Ritornato a Trieste alla fine del conflitto e riportato al Comune col podestà A. Valerio, egli assistette alla fuga delle autorità austriache, ricevette al suo arrivo il gen. I. Petitti di Roreto, partecipò al rito dell'offerta delle armi vittoriose davanti a S. Giusto, commemorò per primo i volontari caduti, accompagnò il re e il duca d'Aosta nelle prime visite a Trieste e col Valerio ricevette le insegne di commendatore dell'Ordine dei Ss. Maurizio e Lazzaro.
Nel dopoguerra promosse la ricostituzione della società Ginnastica triestina e organizzò nel '19 le onoranze al fante. Svolse intensa attività per mantenere la flotta mercantile giuliana all'Italia, contribuì alla ripresa edilizia, all'attivazione del Cantiere navale Scoglio Olivi di Pola e dello Stabilimento Adria-Solvay di Monfalcone, e fu nominato direttore dello Stabilimento tecnico triestino. Offrì ancora la sua opera al Comune, alle organizzazioni sportive e restò nel consiglio della Lega nazionale. Al declino delle forze fisiche, seguì una lunga malattia che lo trasse a morte a Trieste il 6 nov. 1930.
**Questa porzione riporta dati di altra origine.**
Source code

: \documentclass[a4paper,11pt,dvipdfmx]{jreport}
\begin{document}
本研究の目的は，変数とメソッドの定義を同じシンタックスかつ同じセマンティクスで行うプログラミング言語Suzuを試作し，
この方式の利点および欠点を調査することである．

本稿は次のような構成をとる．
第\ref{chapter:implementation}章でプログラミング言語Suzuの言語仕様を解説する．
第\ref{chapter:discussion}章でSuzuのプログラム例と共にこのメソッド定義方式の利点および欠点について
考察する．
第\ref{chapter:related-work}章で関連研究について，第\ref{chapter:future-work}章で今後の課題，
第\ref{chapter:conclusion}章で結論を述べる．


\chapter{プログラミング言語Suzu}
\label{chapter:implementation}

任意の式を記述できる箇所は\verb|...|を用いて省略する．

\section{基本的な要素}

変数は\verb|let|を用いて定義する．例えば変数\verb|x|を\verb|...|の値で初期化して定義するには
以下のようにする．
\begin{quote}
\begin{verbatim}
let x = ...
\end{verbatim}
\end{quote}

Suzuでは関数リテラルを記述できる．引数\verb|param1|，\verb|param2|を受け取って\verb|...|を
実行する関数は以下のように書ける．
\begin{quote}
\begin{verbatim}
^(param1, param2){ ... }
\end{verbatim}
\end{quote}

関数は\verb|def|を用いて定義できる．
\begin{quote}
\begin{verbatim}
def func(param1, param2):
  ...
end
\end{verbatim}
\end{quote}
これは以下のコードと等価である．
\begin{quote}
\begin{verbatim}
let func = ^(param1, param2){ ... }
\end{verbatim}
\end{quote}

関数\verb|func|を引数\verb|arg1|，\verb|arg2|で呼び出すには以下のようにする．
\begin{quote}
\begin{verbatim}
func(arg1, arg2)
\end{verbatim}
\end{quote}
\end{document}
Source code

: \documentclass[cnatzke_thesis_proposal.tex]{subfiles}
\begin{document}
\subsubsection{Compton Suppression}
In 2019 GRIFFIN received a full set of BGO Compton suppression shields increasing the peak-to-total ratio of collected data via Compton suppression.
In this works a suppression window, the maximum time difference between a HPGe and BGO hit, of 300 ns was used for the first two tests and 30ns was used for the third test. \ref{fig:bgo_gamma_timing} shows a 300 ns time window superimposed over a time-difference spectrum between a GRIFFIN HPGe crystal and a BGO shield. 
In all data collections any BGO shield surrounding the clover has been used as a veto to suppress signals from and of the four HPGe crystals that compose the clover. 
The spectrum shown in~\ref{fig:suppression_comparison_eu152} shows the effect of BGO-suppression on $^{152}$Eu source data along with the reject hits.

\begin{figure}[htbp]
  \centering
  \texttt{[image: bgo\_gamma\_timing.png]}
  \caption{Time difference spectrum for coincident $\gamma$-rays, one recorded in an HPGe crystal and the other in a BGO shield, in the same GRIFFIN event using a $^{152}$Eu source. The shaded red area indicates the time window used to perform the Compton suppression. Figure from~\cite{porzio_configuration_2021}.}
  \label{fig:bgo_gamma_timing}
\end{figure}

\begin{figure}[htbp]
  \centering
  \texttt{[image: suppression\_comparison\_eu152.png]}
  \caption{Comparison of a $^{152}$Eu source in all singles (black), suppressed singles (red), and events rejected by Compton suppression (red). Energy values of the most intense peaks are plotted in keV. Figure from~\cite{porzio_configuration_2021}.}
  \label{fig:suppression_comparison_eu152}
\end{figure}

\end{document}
Fonti e Bibl.: S. Benco, Gli ultimi anni della dominazione austriaca a Trieste, Milano 1919, II, pp. 48 ss., 76; III, pp. 81-99 passim; A. Tamaro, Storia di Trieste, Roma 1924, II, pp. 292-305, 324, 341; E. Marcuzzi, Un capo dell'irredentismo giuliano: C. D., Trieste 1933; G. Pitacco, Avvenimenti di vita triestina (1925-1933), Roma 1936, pp. 218 s. (parole del podestà ai funerali del D.); M. Alberti, Irredentismo senza romanticismi, Como 1936, pp. 124 ss.; R. Alessi, Trieste viva, fatti - uomini - pensieri, Roma 1954, pp. 141-146; C. Pagnini-M. Cecovini, I cent'anni della società Ginnastica triestina, V, Trieste 1963, pp. 87, 151 s., 157, 165; M. Nordio, C. D., in Porta orientale, n. s., IV (1968), pp. 290-299; G. Baroni, Trieste exit, irredentismo consentimento, Trieste 1979, pp. 187, 275, 334 s., 351, 393, 411, 429, 434 ss., 479.